Sete dos 10 indicadores de mercado em baixa do banco foram acionados nos últimos meses, escreveram estrategas liderados por Savita Subramanian numa nota recente a clientes. Cinco foram acionados até abril e mais dois desses indicadores piscaram em vermelho em maio.
Os “sinais” do banco cobrem uma vasta gama de dados de mercado, incluindo a confiança dos consumidores, expectativas de desempenho das acções, níveis de tensão de crédito e condições de restrição do crédito.
Um indicador mostrou que as ações com um elevado rácio preço/lucro (P/L) superavam as ações com um baixo P/L por uma ampla margem, “um sinal de especulação excessiva”. Além disso, “elevadas expectativas de crescimento a longo prazo” ultrapassaram níveis consistentes com as ações sendo “mais vulneráveis à decepção”.
Enquanto o S&P 500 (^GSPC) retornou 8% até agora neste ano, o índice de referência é “estatisticamente caro em 17 das 20 métricas, e negocia rico em comparação com as métricas da bolha tecnológica em oito”, escreveram os estrategistas.
No sector tecnológico, que domina o S&P 500 em termos de valor de mercado, os estrategistas observaram a dispersão mais ampla, com o spread entre as ações medianas dos quintis de melhor e pior desempenho no seu nível mais amplo desde Fevereiro de 2000.
Os fundamentos do sector tecnológico estão em grande parte mais saudáveis do que eram antes do rebentamento da bolha pontocom, mas muitas dessas medidas estão a piorar, observaram os estrategistas.

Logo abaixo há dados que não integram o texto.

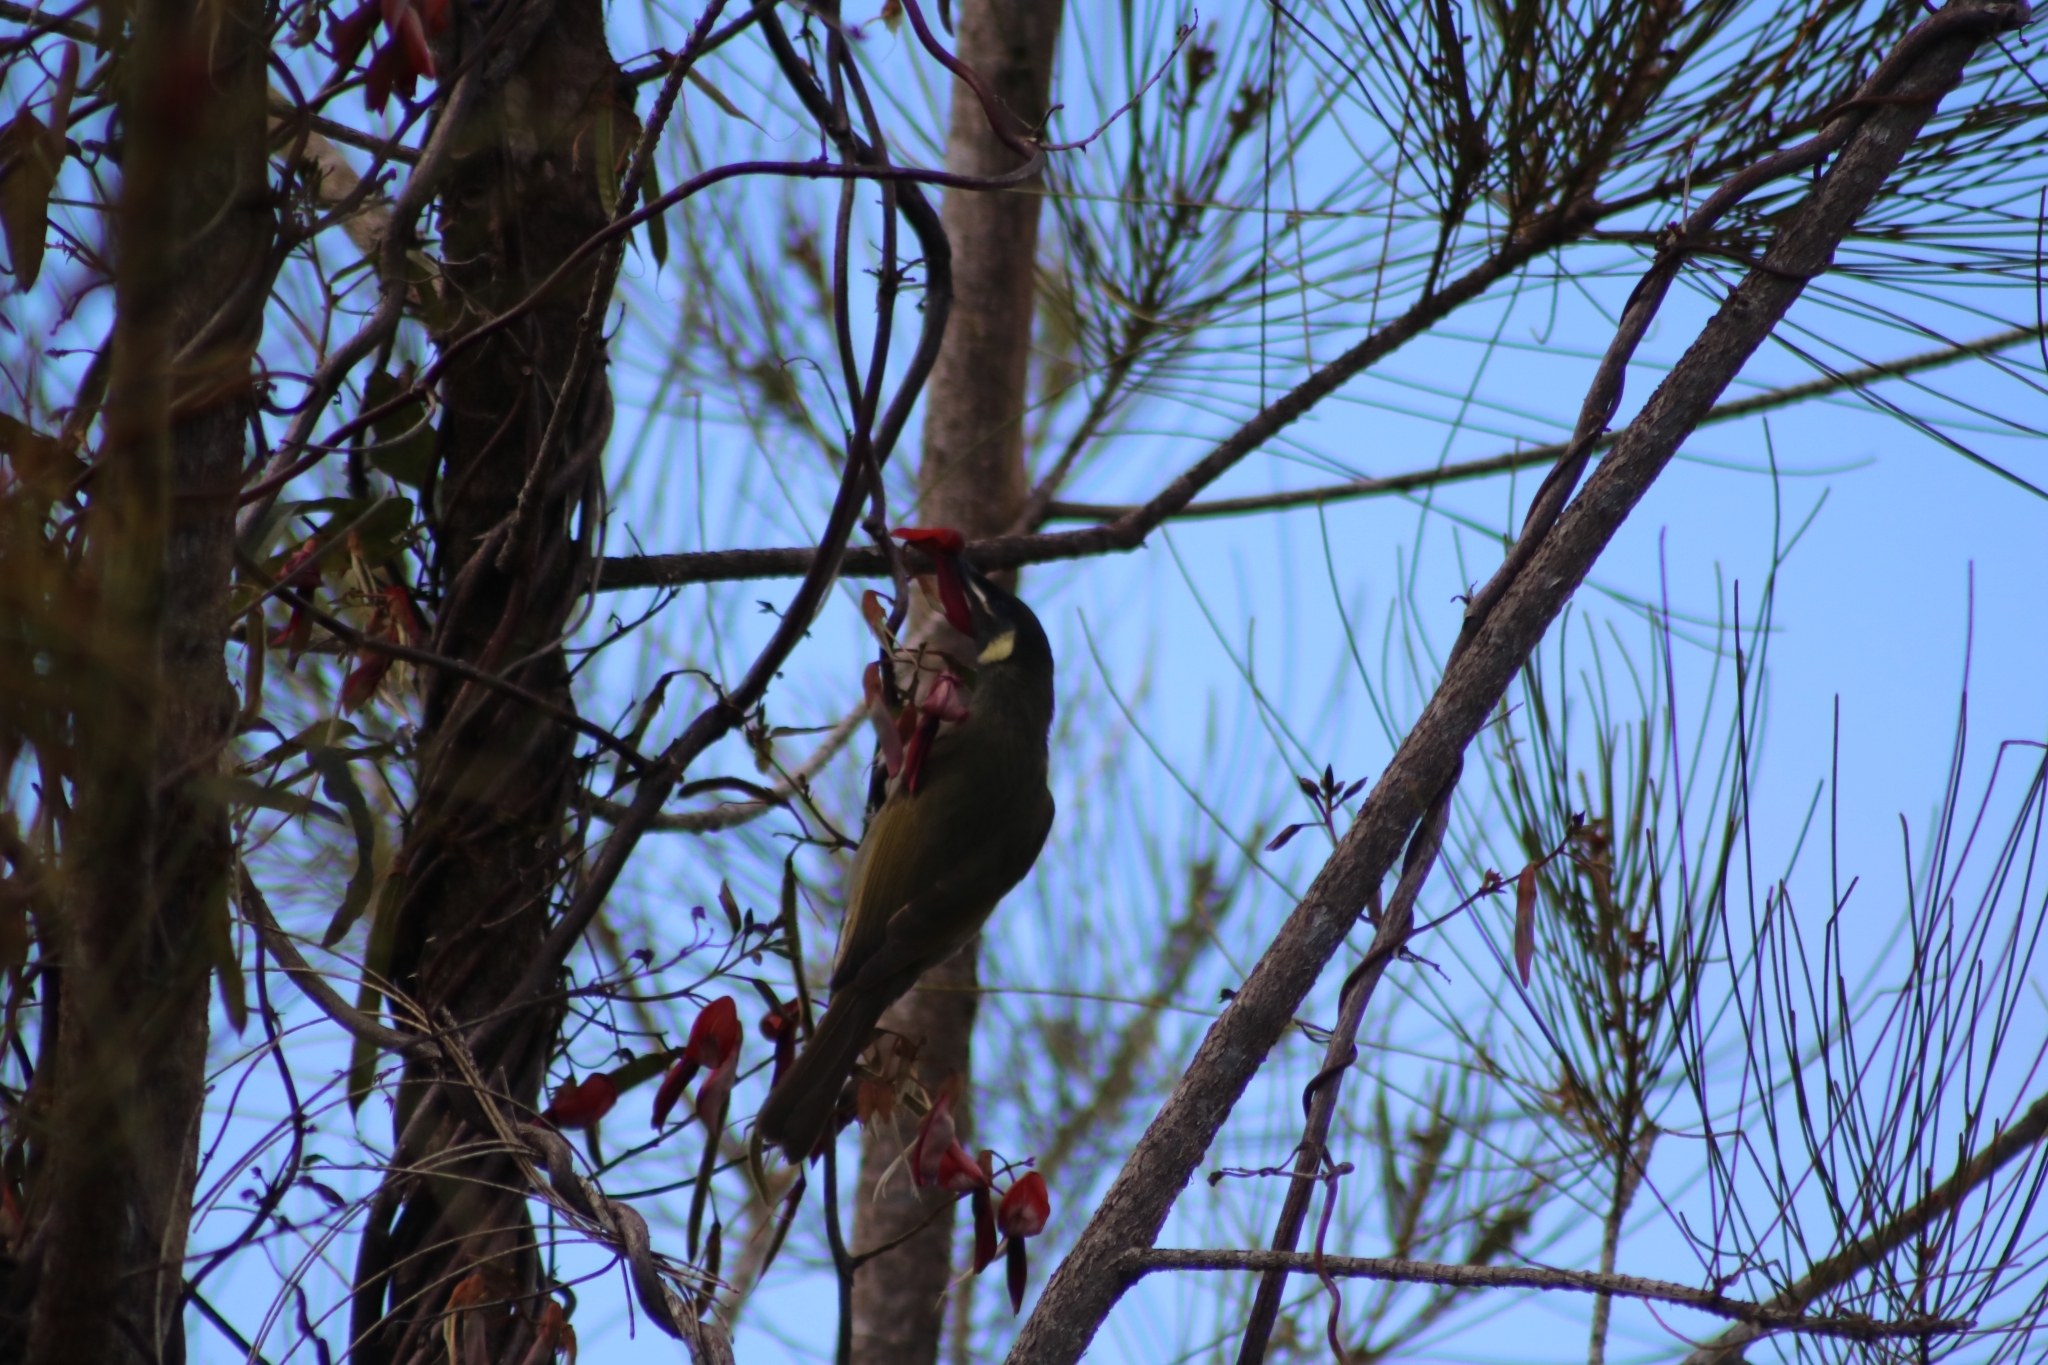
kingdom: Animalia
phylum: Chordata
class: Aves
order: Passeriformes
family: Meliphagidae
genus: Meliphaga
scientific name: Meliphaga lewinii
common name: Lewin's honeyeater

A conversão do fluxo de caixa estabilizou e o crédito com grau de investimento e a oferta de capital aumentaram. As recompras como percentagem da capitalização de mercado abrandaram e espera-se que as despesas de capital como percentagem do fluxo de caixa operacional para hiperescaladores atinjam perto de 100% até ao final do ano.
“A ação extrema dos preços pode sinalizar instabilidade crescente”, escreveram os estrategistas.
Isso não quer dizer que as escolhas individuais de ações não possam ter um bom desempenho.
“Vemos oportunidades nas ações do S&P 500, mas não no índice global ponderado”, disseram os estrategistas, observando que os indicadores apontam para uma queda mais ampla.
Subramanian definiu sua meta de final de ano para o S&P 500 em 7.100, abaixo dos 7.400 pontos onde o índice foi negociado na segunda-feira.